PROBLEM TO SOLVE: Reproduce every line of text in the entries below word for word, leaving the pictures out of your answer.

Dataset rows:
□ □ □ □ □
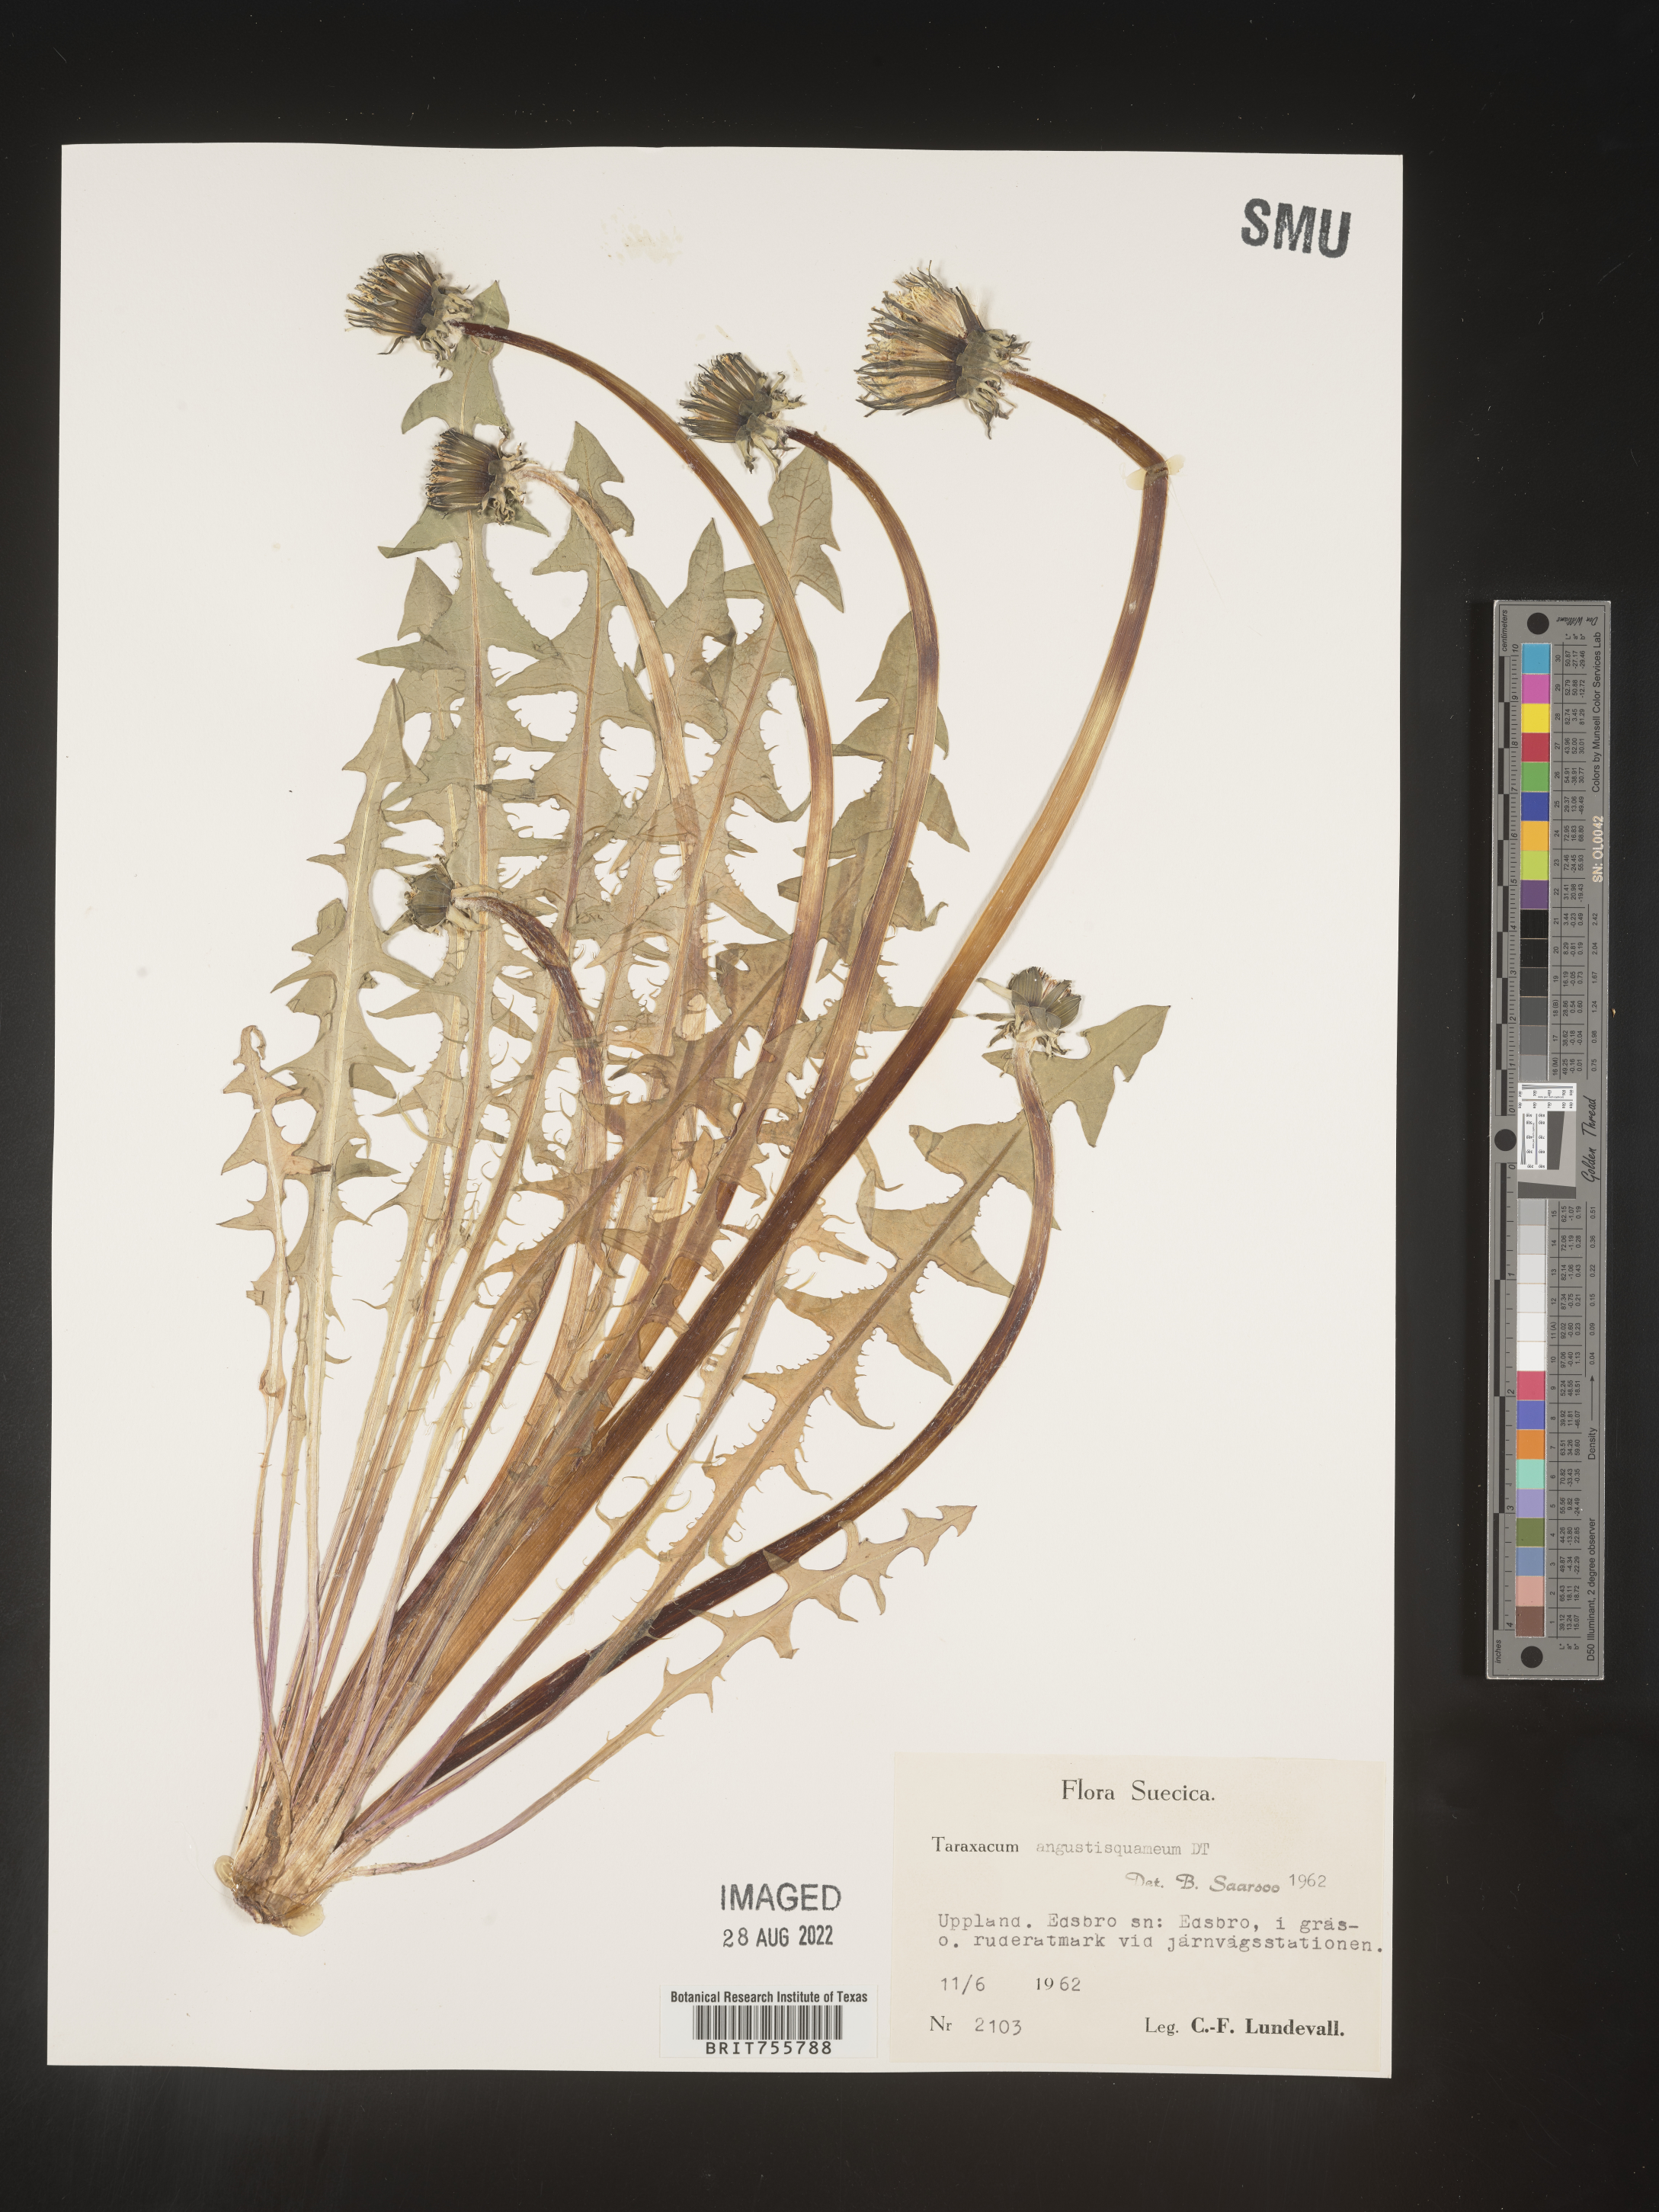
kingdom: Plantae
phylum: Tracheophyta
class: Magnoliopsida
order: Asterales
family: Asteraceae
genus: Taraxacum
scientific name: Taraxacum
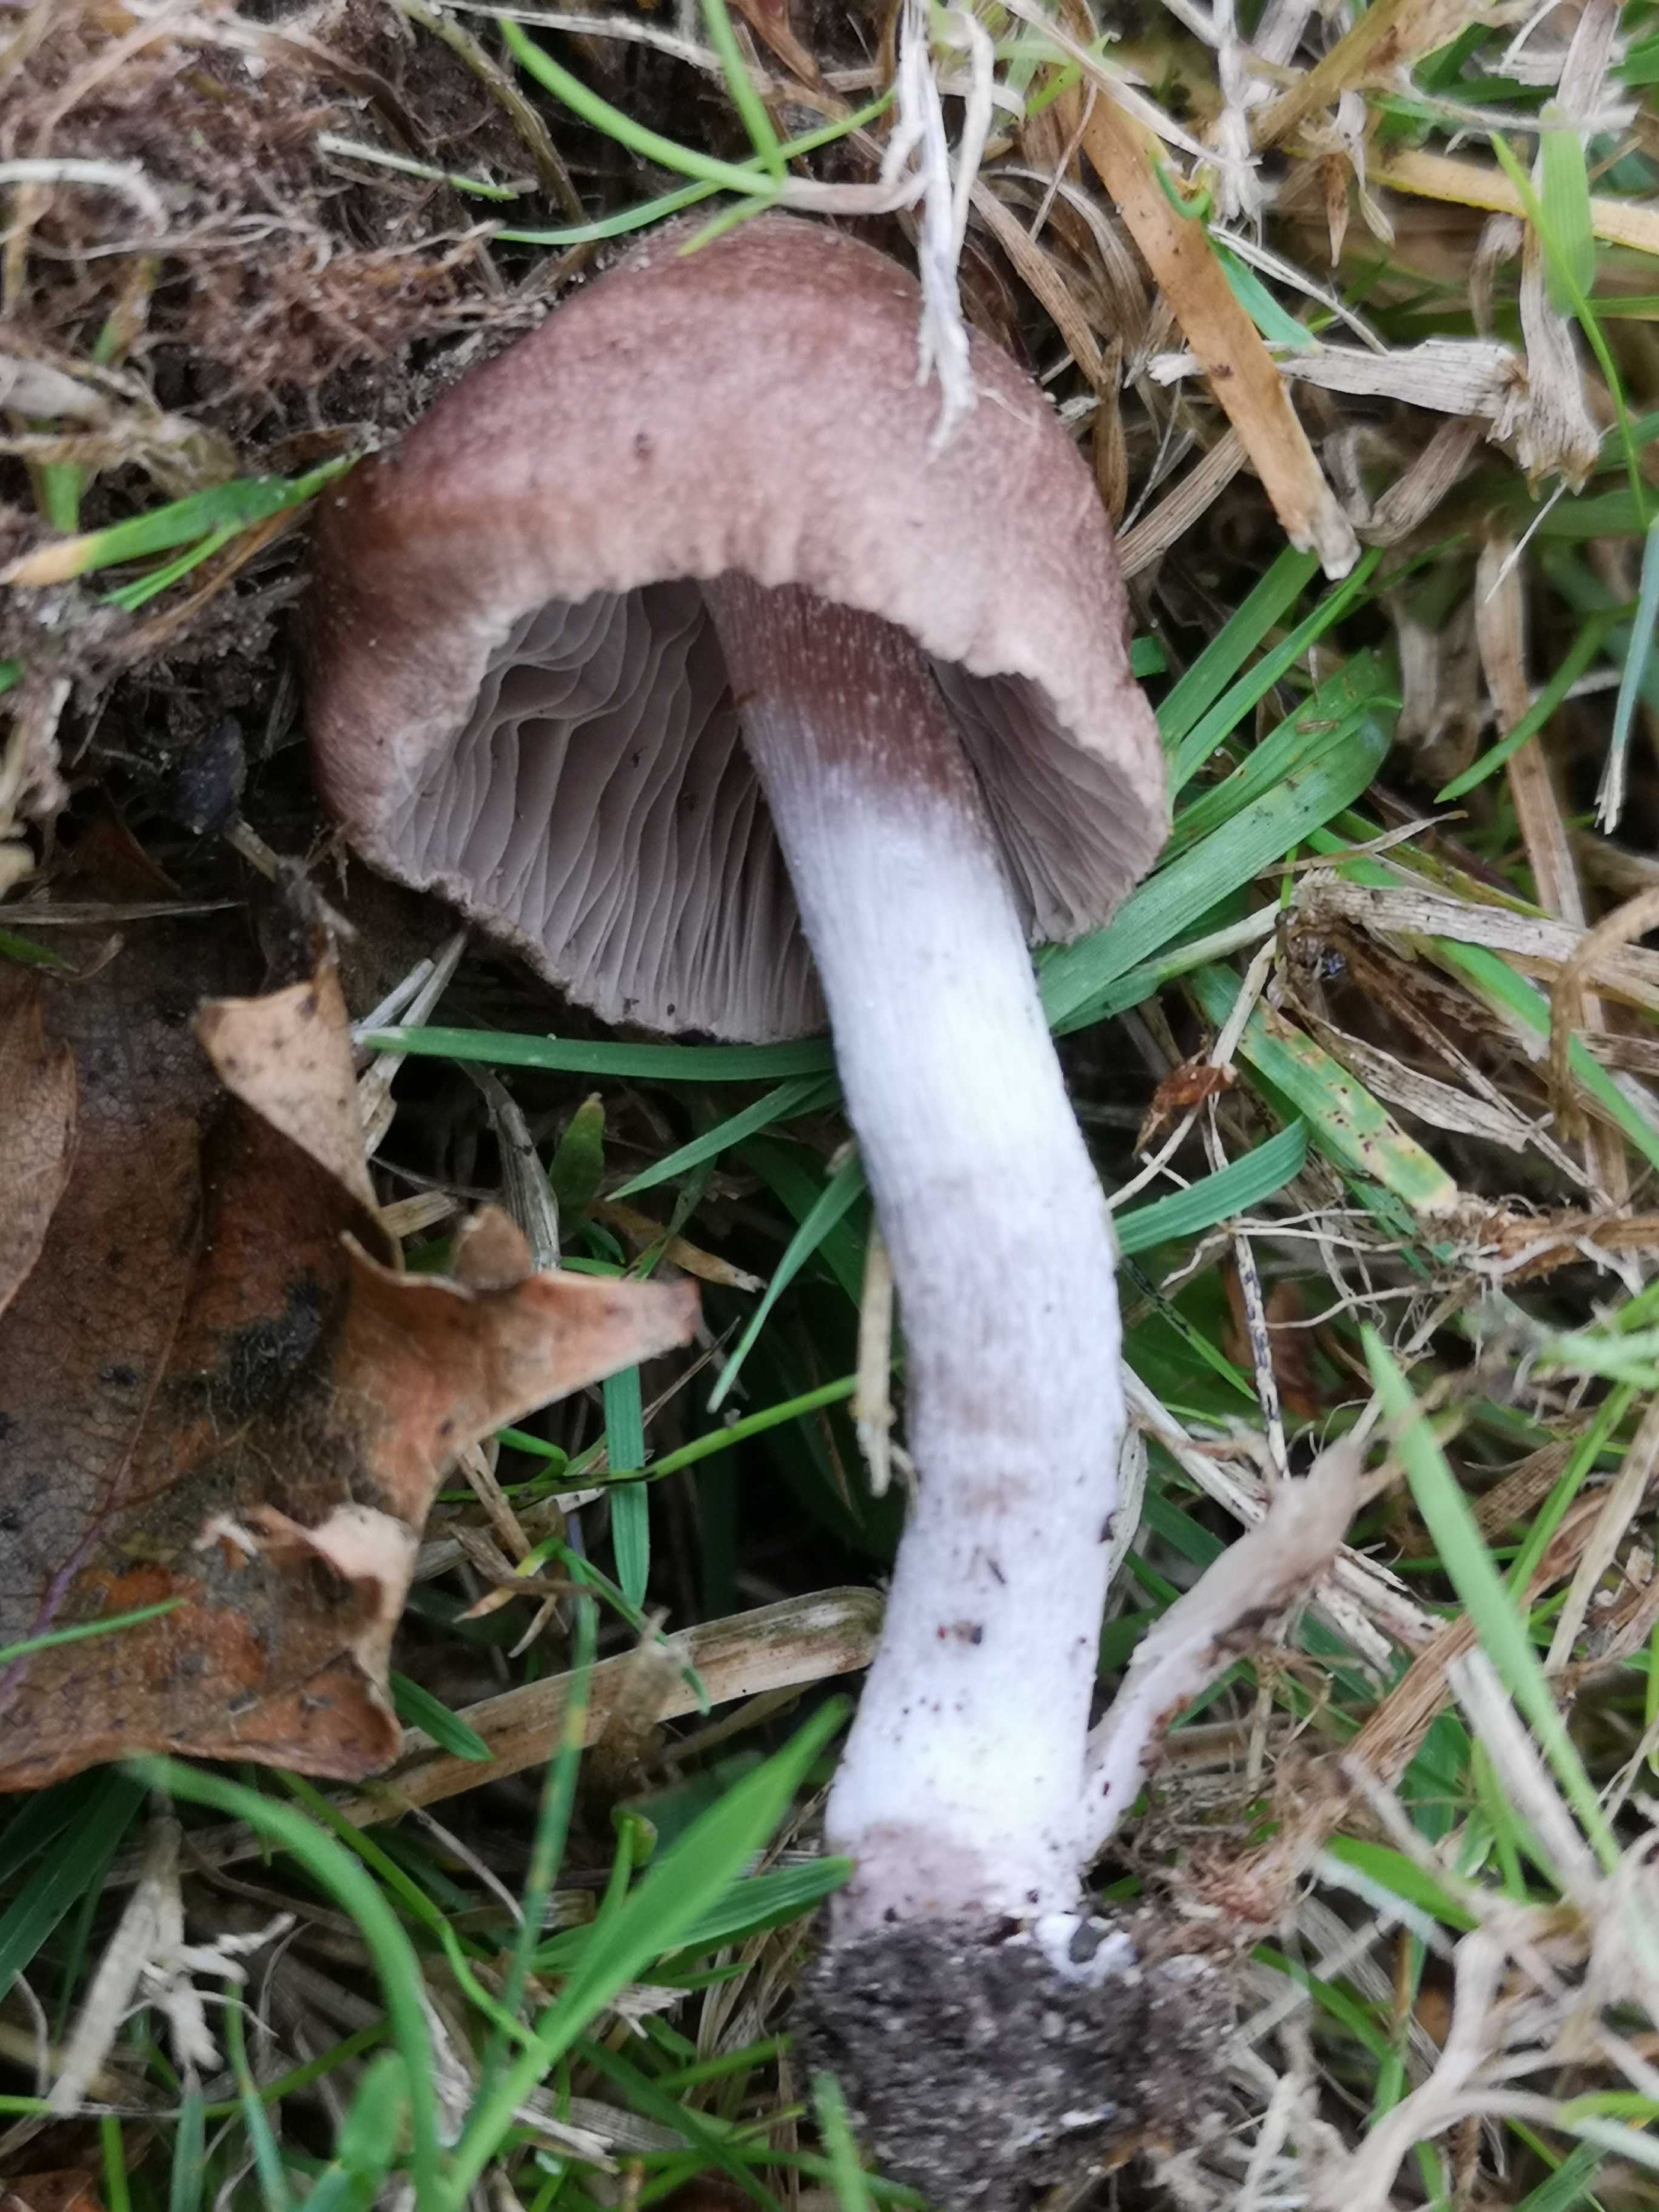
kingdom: Fungi
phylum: Basidiomycota
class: Agaricomycetes
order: Agaricales
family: Inocybaceae
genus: Inocybe
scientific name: Inocybe
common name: trævlhat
□ □ □ □ □
RESULT OF THE EXERCISE:
kingdom: Plantae
phylum: Tracheophyta
class: Magnoliopsida
order: Asterales
family: Asteraceae
genus: Taraxacum
scientific name: Taraxacum
kingdom: Fungi
phylum: Basidiomycota
class: Agaricomycetes
order: Agaricales
family: Inocybaceae
genus: Inocybe
scientific name: Inocybe
common name: trævlhat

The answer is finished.